=== Begin Enclosure ===
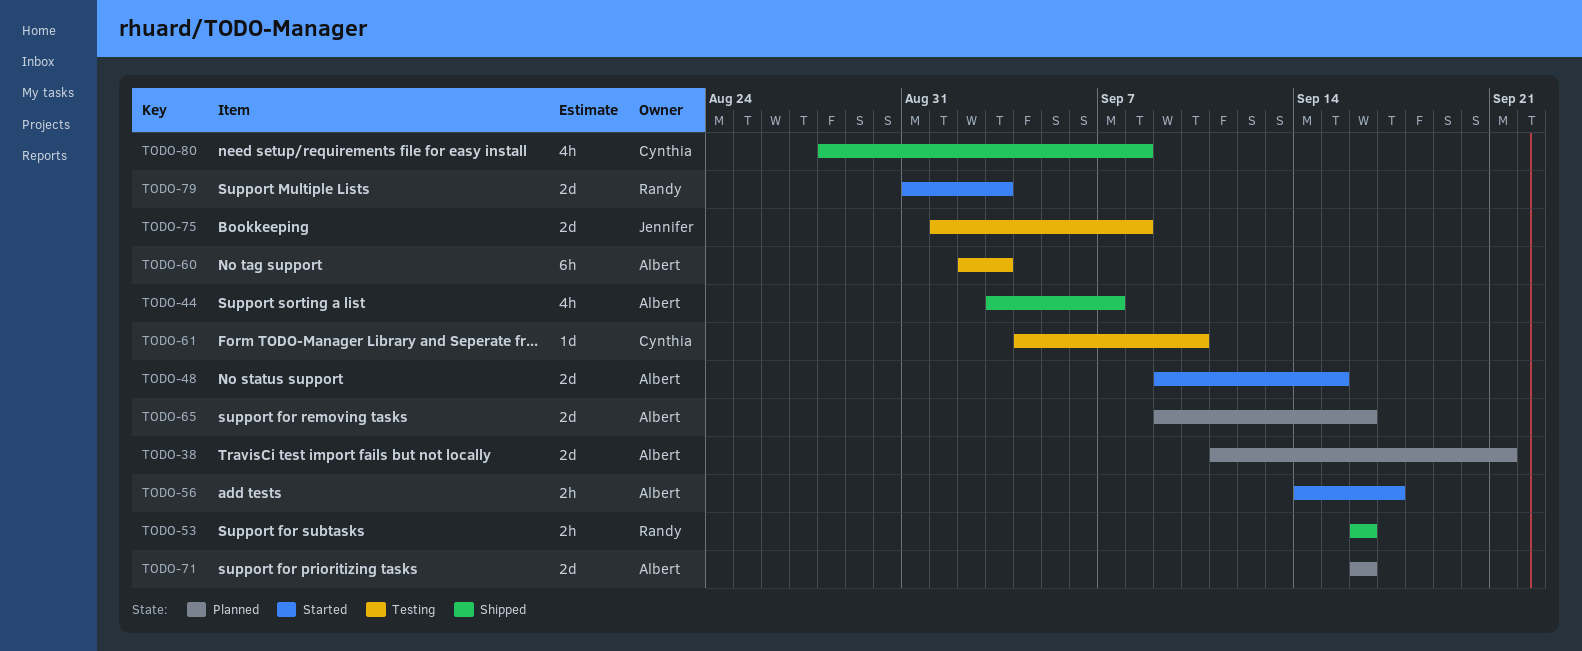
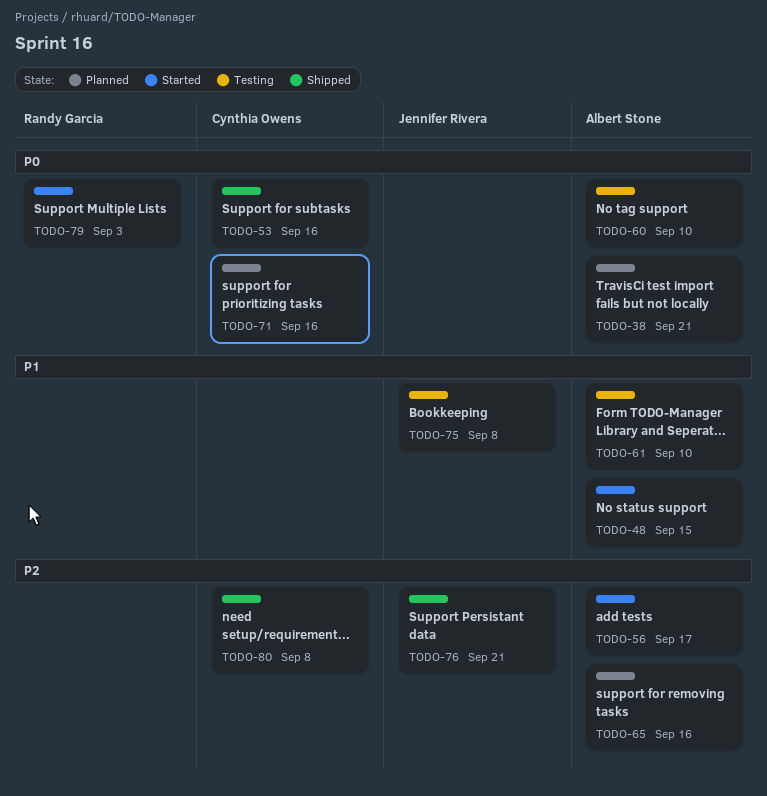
TODO-44: present -> none
TODO-53, owner: Randy Garcia -> Cynthia Owens
TODO-60, due: Sep 3 -> Sep 10
TODO-61, owner: Cynthia Owens -> Albert Stone
TODO-71, owner: Albert Stone -> Cynthia Owens
TODO-76: none -> present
=== End Enclosure ===
Problem requirements = Write out the records above once more, word for word, with no pictures.

Problem solution =
TODO-44: present -> none
TODO-53, owner: Randy Garcia -> Cynthia Owens
TODO-60, due: Sep 3 -> Sep 10
TODO-61, owner: Cynthia Owens -> Albert Stone
TODO-71, owner: Albert Stone -> Cynthia Owens
TODO-76: none -> present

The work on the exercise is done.